|
|
|
|
|
by sysmax
353 days ago
|
|
I am working on a GUI for delegating coding tasks to LLMs, so I routinely experiment with a bunch of models doing all kinds of things. In this case, Claude Sonnet 3.7 handled it just fine, while Llama-3.3-70B just couldn't get it. But that is literally the simplest example that illustrates the problem. When I tried giving top-notch LLMs harder tasks (scan an abstract syntax tree coming from a parser in a particular way, and generate nodes for particular things) they completely blew it. Didn't even compile, let alone logical errors and missed points. But once I broke down the problem to making lists of relevant parsing contexts, and generating one wrapper class at a time, it saved me a whole ton of work. It took me a day to accomplish what would normally take a week. Maybe they will figure it out eventually, maybe not.
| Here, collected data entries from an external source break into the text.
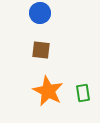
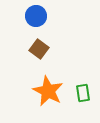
blue circle: moved 4 px left, 3 px down
brown square: moved 2 px left, 1 px up; rotated 30 degrees clockwise
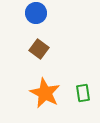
blue circle: moved 3 px up
orange star: moved 3 px left, 2 px down
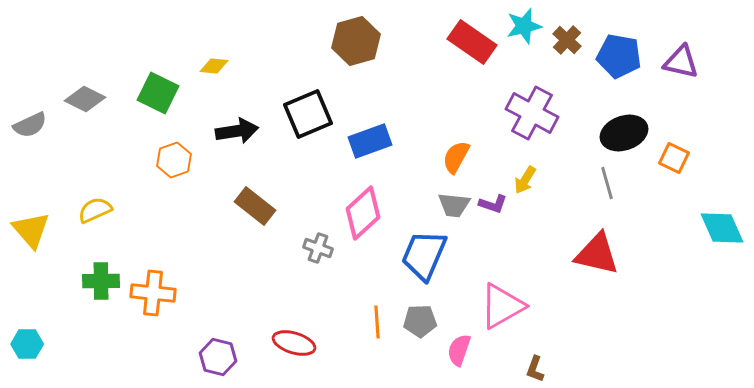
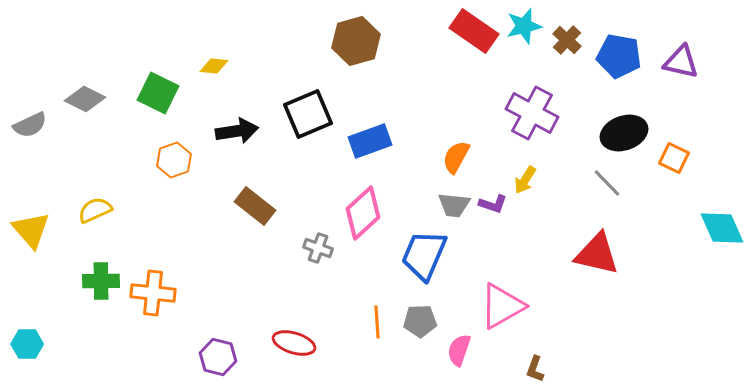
red rectangle: moved 2 px right, 11 px up
gray line: rotated 28 degrees counterclockwise
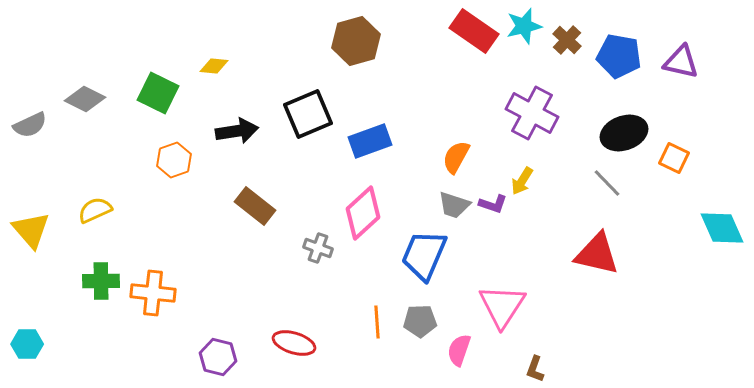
yellow arrow: moved 3 px left, 1 px down
gray trapezoid: rotated 12 degrees clockwise
pink triangle: rotated 27 degrees counterclockwise
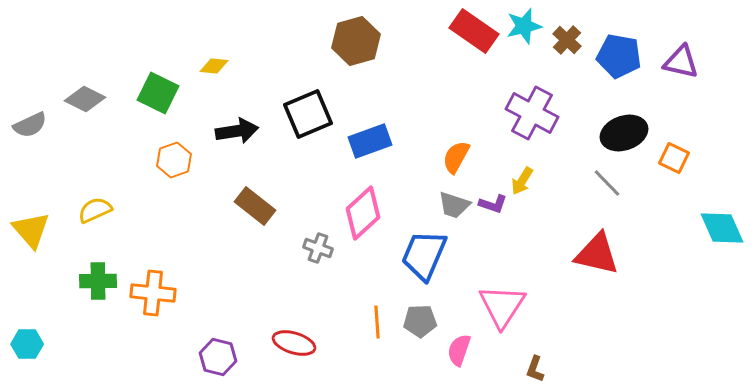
green cross: moved 3 px left
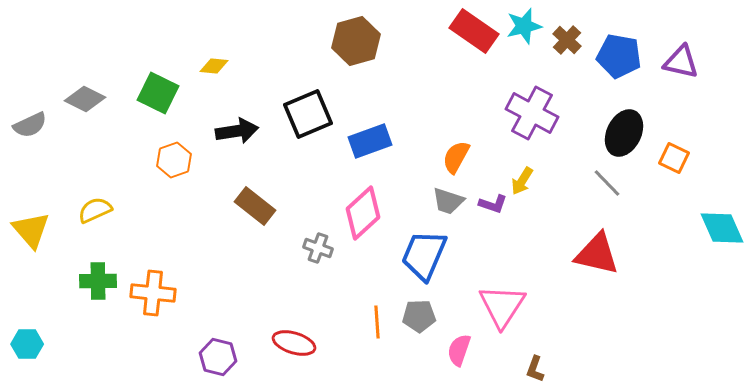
black ellipse: rotated 45 degrees counterclockwise
gray trapezoid: moved 6 px left, 4 px up
gray pentagon: moved 1 px left, 5 px up
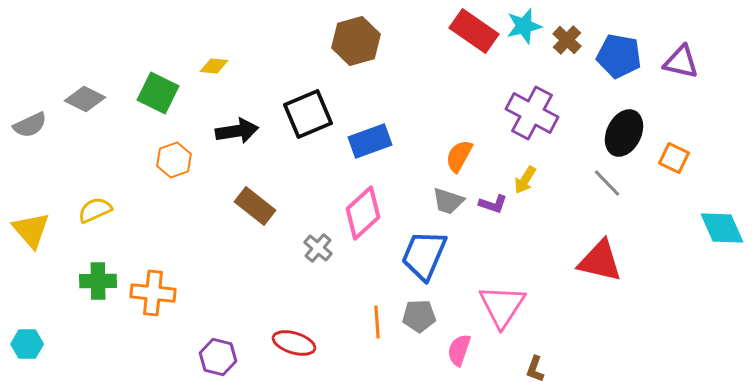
orange semicircle: moved 3 px right, 1 px up
yellow arrow: moved 3 px right, 1 px up
gray cross: rotated 20 degrees clockwise
red triangle: moved 3 px right, 7 px down
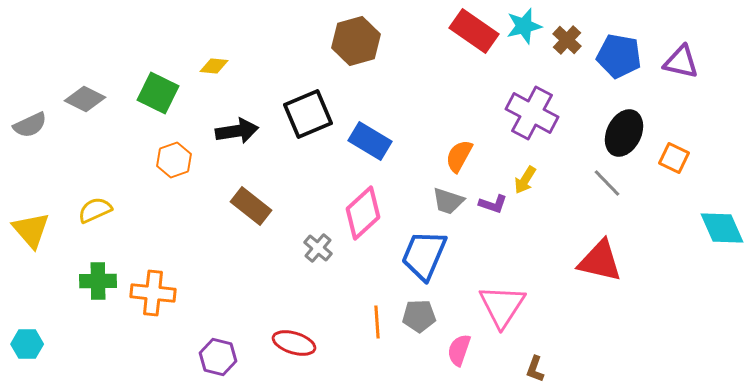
blue rectangle: rotated 51 degrees clockwise
brown rectangle: moved 4 px left
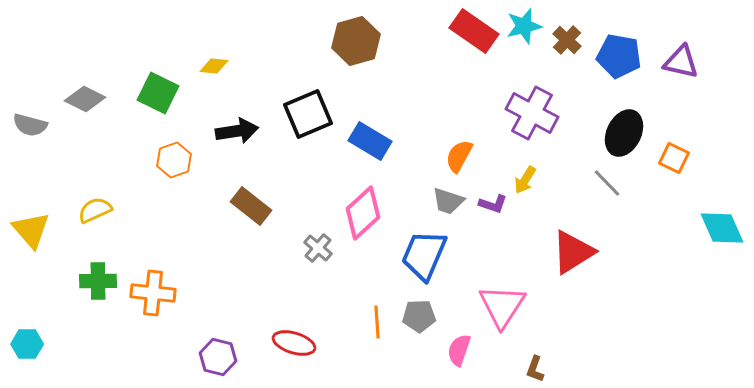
gray semicircle: rotated 40 degrees clockwise
red triangle: moved 27 px left, 9 px up; rotated 45 degrees counterclockwise
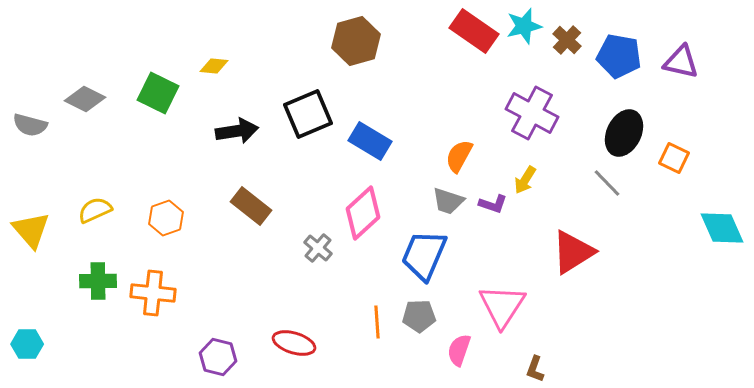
orange hexagon: moved 8 px left, 58 px down
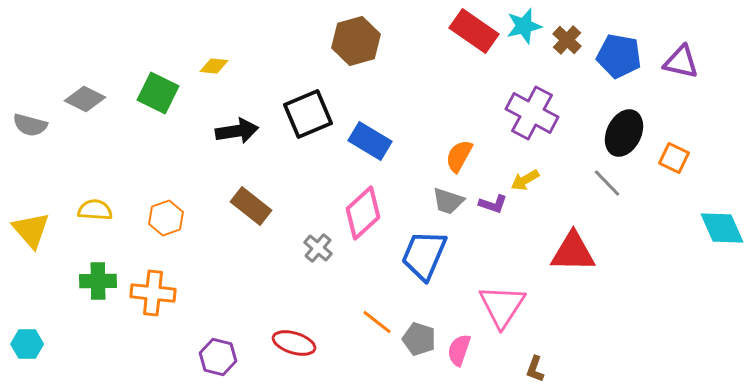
yellow arrow: rotated 28 degrees clockwise
yellow semicircle: rotated 28 degrees clockwise
red triangle: rotated 33 degrees clockwise
gray pentagon: moved 23 px down; rotated 20 degrees clockwise
orange line: rotated 48 degrees counterclockwise
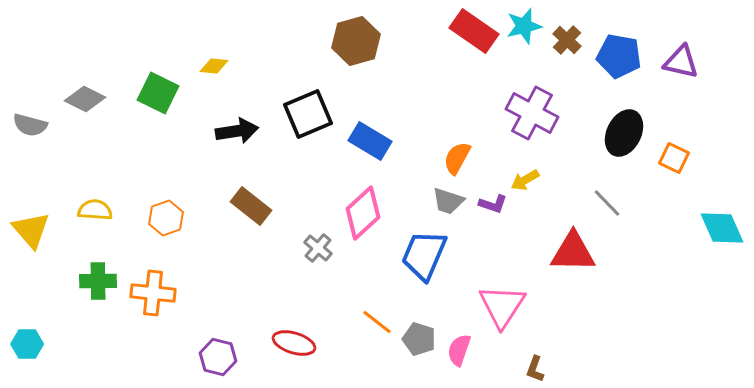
orange semicircle: moved 2 px left, 2 px down
gray line: moved 20 px down
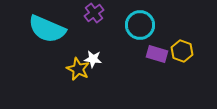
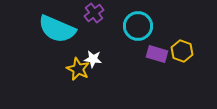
cyan circle: moved 2 px left, 1 px down
cyan semicircle: moved 10 px right
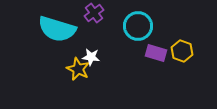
cyan semicircle: rotated 6 degrees counterclockwise
purple rectangle: moved 1 px left, 1 px up
white star: moved 2 px left, 2 px up
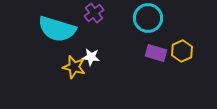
cyan circle: moved 10 px right, 8 px up
yellow hexagon: rotated 15 degrees clockwise
yellow star: moved 4 px left, 2 px up; rotated 10 degrees counterclockwise
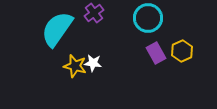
cyan semicircle: rotated 108 degrees clockwise
purple rectangle: rotated 45 degrees clockwise
white star: moved 2 px right, 6 px down
yellow star: moved 1 px right, 1 px up
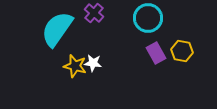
purple cross: rotated 12 degrees counterclockwise
yellow hexagon: rotated 25 degrees counterclockwise
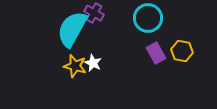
purple cross: rotated 12 degrees counterclockwise
cyan semicircle: moved 15 px right; rotated 6 degrees counterclockwise
white star: rotated 18 degrees clockwise
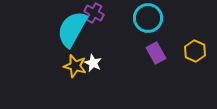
yellow hexagon: moved 13 px right; rotated 15 degrees clockwise
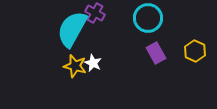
purple cross: moved 1 px right
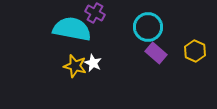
cyan circle: moved 9 px down
cyan semicircle: rotated 72 degrees clockwise
purple rectangle: rotated 20 degrees counterclockwise
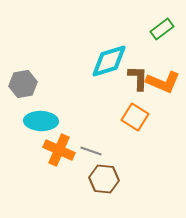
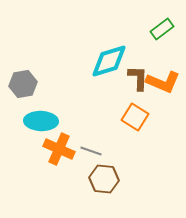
orange cross: moved 1 px up
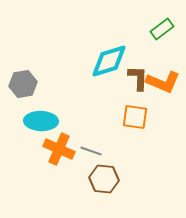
orange square: rotated 24 degrees counterclockwise
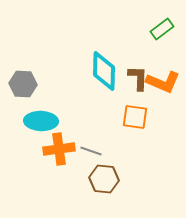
cyan diamond: moved 5 px left, 10 px down; rotated 72 degrees counterclockwise
gray hexagon: rotated 12 degrees clockwise
orange cross: rotated 32 degrees counterclockwise
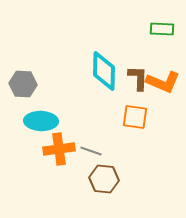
green rectangle: rotated 40 degrees clockwise
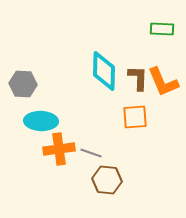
orange L-shape: rotated 44 degrees clockwise
orange square: rotated 12 degrees counterclockwise
gray line: moved 2 px down
brown hexagon: moved 3 px right, 1 px down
The point is, right now the technology has fundamental limitations, and you are better off knowing how to work around them, rather than blindly trusting the black box. |
|
I think it's a combination of
1) wrong level of granularity in prompting
2) lack of engineering experience
3) autistic rigidity regarding a single hallucination throwing the whole experience off
4) subconscious anxiety over the threat to their jerbs
5) unnecessary guilt over going against the tide; anything pro AI gets heavily downvoted on Reddit and is, at best, controversial as hell here
I, for one, have shipped like literally a product per day for the last month and it's amazing. Literally 2,000,000+ impressions, paying users, almost 100 sign ups across the various products. I am fucking flying. Hit the front page of Reddit and HN countless times in the last month.
Idk if I break down the prompts better or what. But this is production grade shit and I don't even remember the last time I wrote more than two consecutive lines of code.